There's a section in the link above "Further Recommended Technical Reading relevant to the Compression=AI Paradigm" and they define it in a reasonably precise mathematical way. It's well accepted at this point. If you can take input, predict what will happen given some options you can direct towards a certain goal. This ability to direct towards a goal effectively defines AGI. "Make paperclips" and the AI observes the world, what decisions needed to be made to optimize for output paperclips and then starts taking decisions to output paperclips is essentially what we mean by AGI and prediction is a piece of this.

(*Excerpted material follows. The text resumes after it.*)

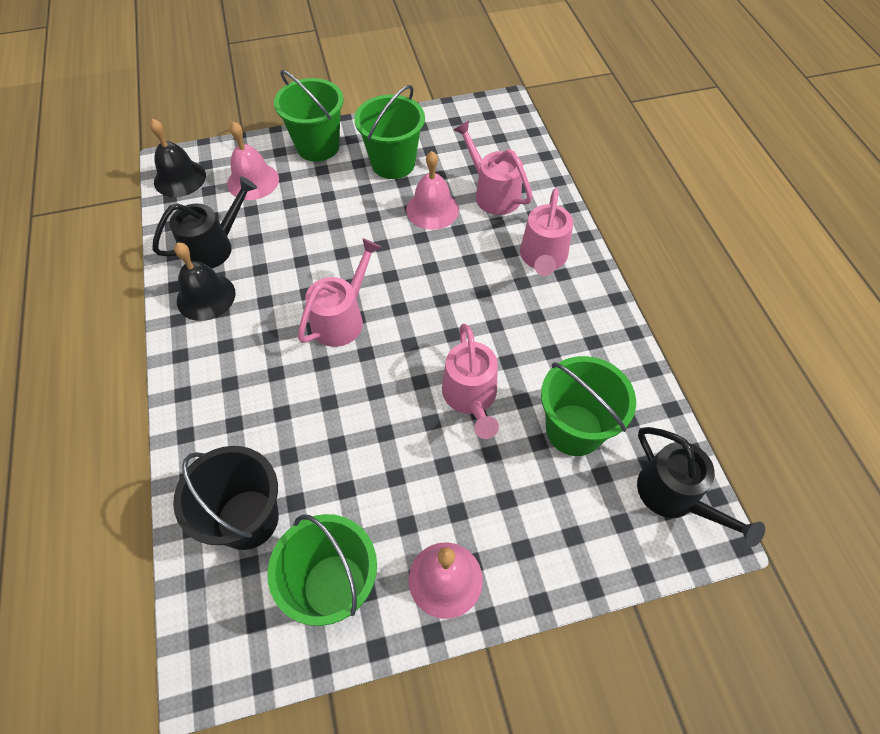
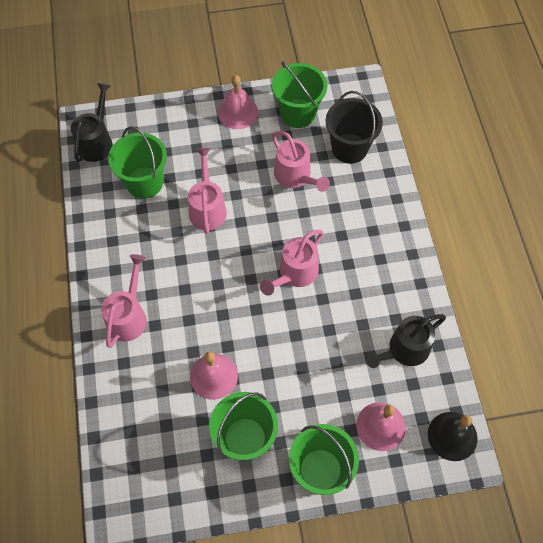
camera: 175 degrees left, 5 degrees up
black bell [174,242,235,321] -> none
pink watering can [454,121,532,215] -> pink watering can moved to [272,131,330,192]
black watering can [637,427,765,547] -> black watering can turned 45 degrees clockwise [71,83,113,162]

I have no stake in this btw, I've just had a crack at the above challenge in my younger days. I failed but i want to get back into it. In theory a small LLM model without any existing training data (for size) that trains itself on the input as it passes predictions to an arithmetic coder that optimally compresses and the same process on the decompression side should work really well here. But i don't have the time these days. Sigh.
This ability to direct towards a goal effectively defines AGI
No it doesn't, though it may be argued to be a requirement.

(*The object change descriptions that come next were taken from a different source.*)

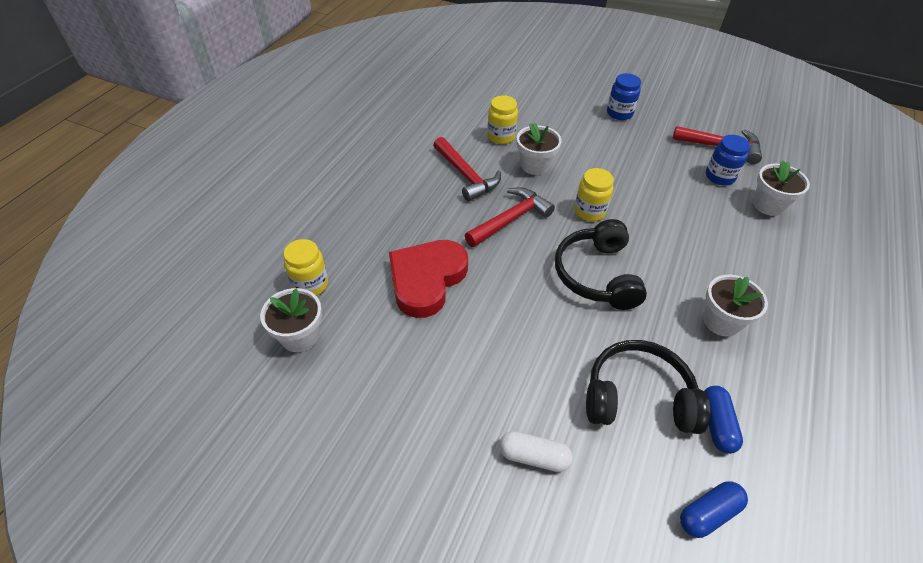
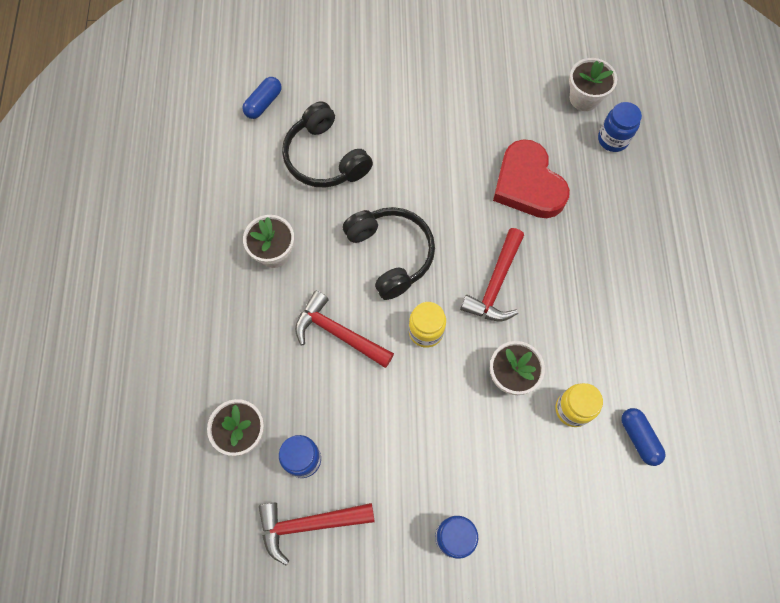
camera: 155 degrees right, 20 degrees up
yellow jar [283,239,328,296] -> blue jar [598,102,642,152]
red heart [389,240,468,318] -> red heart turned 150 degrees clockwise [493,139,570,218]
red hammer [433,137,501,202] -> red hammer moved to [295,291,394,368]
white capsule [499,431,573,472] -> none
black headphones [586,340,710,434] -> black headphones turned 75 degrees clockwise [282,101,373,187]
blue capsule [704,386,743,454] -> blue capsule moved to [621,408,665,466]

That's the point of the previous commenter - that you are making unjustified assertions using an extrapolation of the views of some researchers. Reiterating it with a pointer to why they believe that to be the case doesn't make it more so.
If that's your favoured interpretation, fine, but that's all it is at this point.

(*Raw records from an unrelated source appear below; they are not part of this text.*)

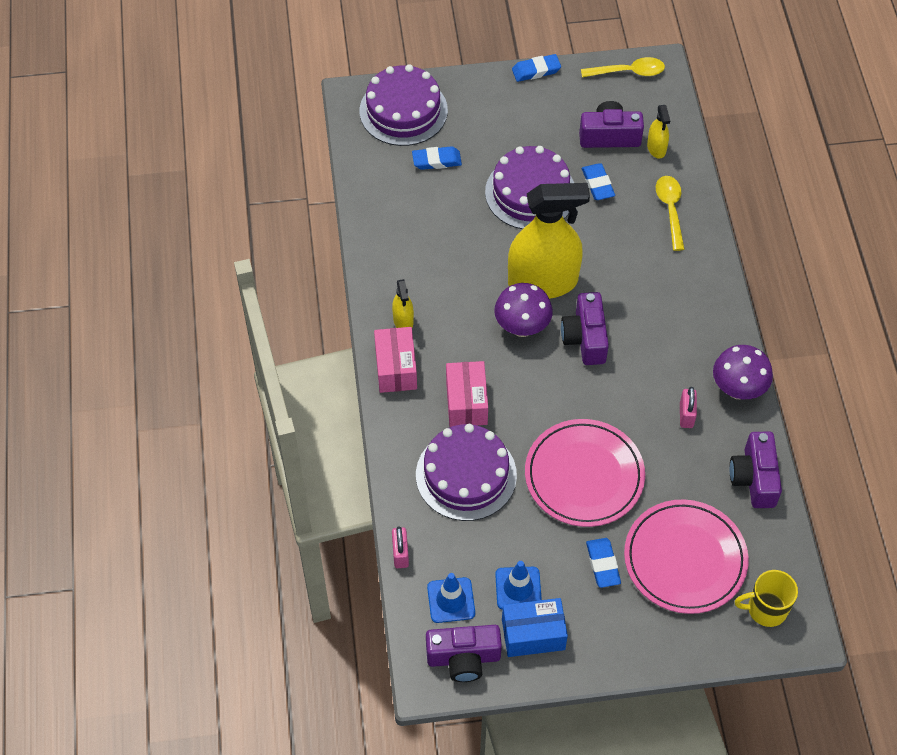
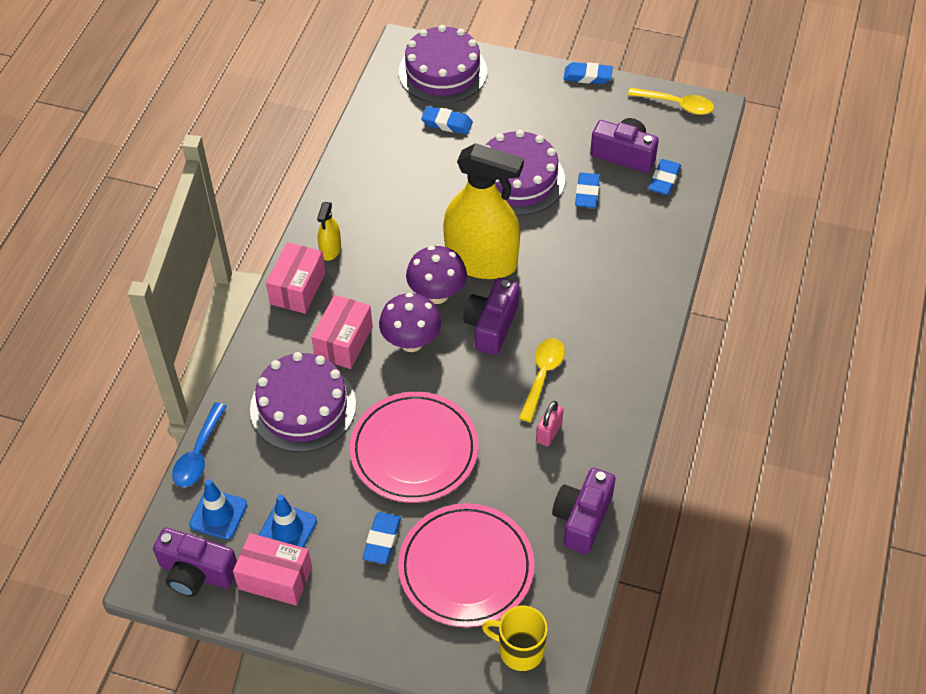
camera: 25 degrees right, 5 degrees down
pink padlock [392,526,409,568] -> blue spoon [172,402,227,487]
blue box [502,598,568,657] -> pink box [233,533,312,606]
yellow spray bottle [647,105,670,159] -> blue eraser [648,159,681,195]
yellow spoon [656,176,684,251] -> yellow spoon moved to [519,338,565,422]
purple mushroom [713,345,773,399] -> purple mushroom moved to [379,293,441,352]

Go argue with the scientists who state pretty much what i just said verbatim including full links with proofs in http://prize.hutter1.net/hfaq.htm#ai :)
>One can prove that the better you can compress, the better you can predict; and being able to predict [the environment] well is key for being able to act well. Consider the sequence of 1000 digits "14159...[990 more digits]...01989". If it looks random to you, you can neither compress it nor can you predict the 1001st digit. If you realize that they are the first 1000 digits of π, you can compress the sequence and predict the next digit. While the program computing the digits of π is an example of a one-part self-extracting archive, the impressive Minimum Description Length (MDL) principle is a two-part coding scheme akin to a (parameterized) decompressor plus a compressed archive. If M is a probabilistic model of the data X, then the data can be compressed (to an archive of) length log(1/P(X|M)) via arithmetic coding, where P(X|M) is the probability of X under M. The decompressor must know M, hence has length L(M). One can show that the model M that minimizes the total length L(M)+log(1/P(X|M)) leads to best predictions of future data. For instance, the quality of natural language models is typically judged by its Perplexity, which is equivalent to code length. Finally, sequential decision theory tells you how to exploit such models M for optimal rational actions. Indeed, integrating compression (=prediction) into sequential decision theory (=stochastic planning) can serve as the theoretical foundations of super-intelligence (brief introduction, comprehensive introduction, full treatment with proofs.
Whether or not you agree, a lot of people do. There is a trivial sense in which a perfect compression algorithm is a perfect predictor (if it ever mispredicted anything, that error would make it a sub-optimal compressor for a corpus that included that utterance), and there are plenty of ways to prove that a perfect predictor can be used as an optimal actor (if you ever mispredicted the outcome of an event worse than what might be fundamentally necessary due to limited observations or quantum shenanigans, that would be a sub-optimal prediction and hence you would be a sub-optimal compressor), a.k.a. an AGI.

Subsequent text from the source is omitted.